- **YOUR GOAL**
All of the data needs to be printed again, exactly as written.

--- START ---

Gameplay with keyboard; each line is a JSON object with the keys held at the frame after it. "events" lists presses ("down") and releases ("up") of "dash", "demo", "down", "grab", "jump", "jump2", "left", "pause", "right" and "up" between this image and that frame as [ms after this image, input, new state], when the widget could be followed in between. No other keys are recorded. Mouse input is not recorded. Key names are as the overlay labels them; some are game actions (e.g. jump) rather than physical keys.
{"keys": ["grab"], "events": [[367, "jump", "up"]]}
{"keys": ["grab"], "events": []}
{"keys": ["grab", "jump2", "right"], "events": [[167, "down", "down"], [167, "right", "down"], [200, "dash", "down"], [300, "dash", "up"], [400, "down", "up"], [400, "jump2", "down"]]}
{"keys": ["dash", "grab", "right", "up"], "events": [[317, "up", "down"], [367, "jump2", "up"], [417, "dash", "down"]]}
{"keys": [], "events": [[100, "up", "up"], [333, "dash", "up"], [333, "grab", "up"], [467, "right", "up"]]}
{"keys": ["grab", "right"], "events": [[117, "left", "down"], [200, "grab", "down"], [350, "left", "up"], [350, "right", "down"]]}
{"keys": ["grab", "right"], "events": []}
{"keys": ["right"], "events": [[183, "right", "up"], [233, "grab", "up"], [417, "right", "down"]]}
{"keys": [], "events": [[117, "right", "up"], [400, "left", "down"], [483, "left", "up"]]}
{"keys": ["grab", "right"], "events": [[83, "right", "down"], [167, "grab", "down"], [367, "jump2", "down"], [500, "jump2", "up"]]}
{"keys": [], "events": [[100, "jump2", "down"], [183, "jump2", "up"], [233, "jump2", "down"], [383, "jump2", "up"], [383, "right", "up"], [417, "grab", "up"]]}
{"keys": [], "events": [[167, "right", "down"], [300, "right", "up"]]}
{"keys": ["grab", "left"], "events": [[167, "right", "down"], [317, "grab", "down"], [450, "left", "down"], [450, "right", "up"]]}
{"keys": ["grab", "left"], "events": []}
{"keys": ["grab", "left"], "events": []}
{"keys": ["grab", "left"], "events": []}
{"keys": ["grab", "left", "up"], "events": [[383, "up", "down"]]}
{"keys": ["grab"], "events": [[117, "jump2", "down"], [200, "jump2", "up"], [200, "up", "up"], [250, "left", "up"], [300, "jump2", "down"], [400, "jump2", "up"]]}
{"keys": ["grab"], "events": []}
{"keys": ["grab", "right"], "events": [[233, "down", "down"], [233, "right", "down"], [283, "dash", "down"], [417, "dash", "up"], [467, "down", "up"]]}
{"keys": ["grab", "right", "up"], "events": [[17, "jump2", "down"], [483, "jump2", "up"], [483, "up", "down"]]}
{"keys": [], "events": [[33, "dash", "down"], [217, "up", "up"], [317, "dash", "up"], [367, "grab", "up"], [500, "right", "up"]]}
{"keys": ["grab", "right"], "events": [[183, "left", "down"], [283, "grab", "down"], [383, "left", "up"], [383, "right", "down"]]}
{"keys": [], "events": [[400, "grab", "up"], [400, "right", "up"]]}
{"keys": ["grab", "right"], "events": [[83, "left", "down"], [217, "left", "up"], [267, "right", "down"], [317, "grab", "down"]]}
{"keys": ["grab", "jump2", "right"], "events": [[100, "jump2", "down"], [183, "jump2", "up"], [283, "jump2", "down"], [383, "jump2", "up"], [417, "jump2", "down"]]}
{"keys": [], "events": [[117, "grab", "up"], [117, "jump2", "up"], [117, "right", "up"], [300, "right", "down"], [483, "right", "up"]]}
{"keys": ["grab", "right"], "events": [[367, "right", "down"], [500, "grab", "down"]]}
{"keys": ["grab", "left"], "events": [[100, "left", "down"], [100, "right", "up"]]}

--- END ---

- **RESPONSE**
Gameplay with keyboard; each line is a JSON object with the keys held at the frame after it. "events" lists presses ("down") and releases ("up") of "dash", "demo", "down", "grab", "jump", "jump2", "left", "pause", "right" and "up" between this image and that frame as [ms after this image, input, new state], when the widget could be followed in between. No other keys are recorded. Mouse input is not recorded. Key names are as the overlay labels them; some are game actions (e.g. jump) rather than physical keys.
{"keys": ["grab"], "events": [[367, "jump", "up"]]}
{"keys": ["grab"], "events": []}
{"keys": ["grab", "jump2", "right"], "events": [[167, "down", "down"], [167, "right", "down"], [200, "dash", "down"], [300, "dash", "up"], [400, "down", "up"], [400, "jump2", "down"]]}
{"keys": ["dash", "grab", "right", "up"], "events": [[317, "up", "down"], [367, "jump2", "up"], [417, "dash", "down"]]}
{"keys": [], "events": [[100, "up", "up"], [333, "dash", "up"], [333, "grab", "up"], [467, "right", "up"]]}
{"keys": ["grab", "right"], "events": [[117, "left", "down"], [200, "grab", "down"], [350, "left", "up"], [350, "right", "down"]]}
{"keys": ["grab", "right"], "events": []}
{"keys": ["right"], "events": [[183, "right", "up"], [233, "grab", "up"], [417, "right", "down"]]}
{"keys": [], "events": [[117, "right", "up"], [400, "left", "down"], [483, "left", "up"]]}
{"keys": ["grab", "right"], "events": [[83, "right", "down"], [167, "grab", "down"], [367, "jump2", "down"], [500, "jump2", "up"]]}
{"keys": [], "events": [[100, "jump2", "down"], [183, "jump2", "up"], [233, "jump2", "down"], [383, "jump2", "up"], [383, "right", "up"], [417, "grab", "up"]]}
{"keys": [], "events": [[167, "right", "down"], [300, "right", "up"]]}
{"keys": ["grab", "left"], "events": [[167, "right", "down"], [317, "grab", "down"], [450, "left", "down"], [450, "right", "up"]]}
{"keys": ["grab", "left"], "events": []}
{"keys": ["grab", "left"], "events": []}
{"keys": ["grab", "left"], "events": []}
{"keys": ["grab", "left", "up"], "events": [[383, "up", "down"]]}
{"keys": ["grab"], "events": [[117, "jump2", "down"], [200, "jump2", "up"], [200, "up", "up"], [250, "left", "up"], [300, "jump2", "down"], [400, "jump2", "up"]]}
{"keys": ["grab"], "events": []}
{"keys": ["grab", "right"], "events": [[233, "down", "down"], [233, "right", "down"], [283, "dash", "down"], [417, "dash", "up"], [467, "down", "up"]]}
{"keys": ["grab", "right", "up"], "events": [[17, "jump2", "down"], [483, "jump2", "up"], [483, "up", "down"]]}
{"keys": [], "events": [[33, "dash", "down"], [217, "up", "up"], [317, "dash", "up"], [367, "grab", "up"], [500, "right", "up"]]}
{"keys": ["grab", "right"], "events": [[183, "left", "down"], [283, "grab", "down"], [383, "left", "up"], [383, "right", "down"]]}
{"keys": [], "events": [[400, "grab", "up"], [400, "right", "up"]]}
{"keys": ["grab", "right"], "events": [[83, "left", "down"], [217, "left", "up"], [267, "right", "down"], [317, "grab", "down"]]}
{"keys": ["grab", "jump2", "right"], "events": [[100, "jump2", "down"], [183, "jump2", "up"], [283, "jump2", "down"], [383, "jump2", "up"], [417, "jump2", "down"]]}
{"keys": [], "events": [[117, "grab", "up"], [117, "jump2", "up"], [117, "right", "up"], [300, "right", "down"], [483, "right", "up"]]}
{"keys": ["grab", "right"], "events": [[367, "right", "down"], [500, "grab", "down"]]}
{"keys": ["grab", "left"], "events": [[100, "left", "down"], [100, "right", "up"]]}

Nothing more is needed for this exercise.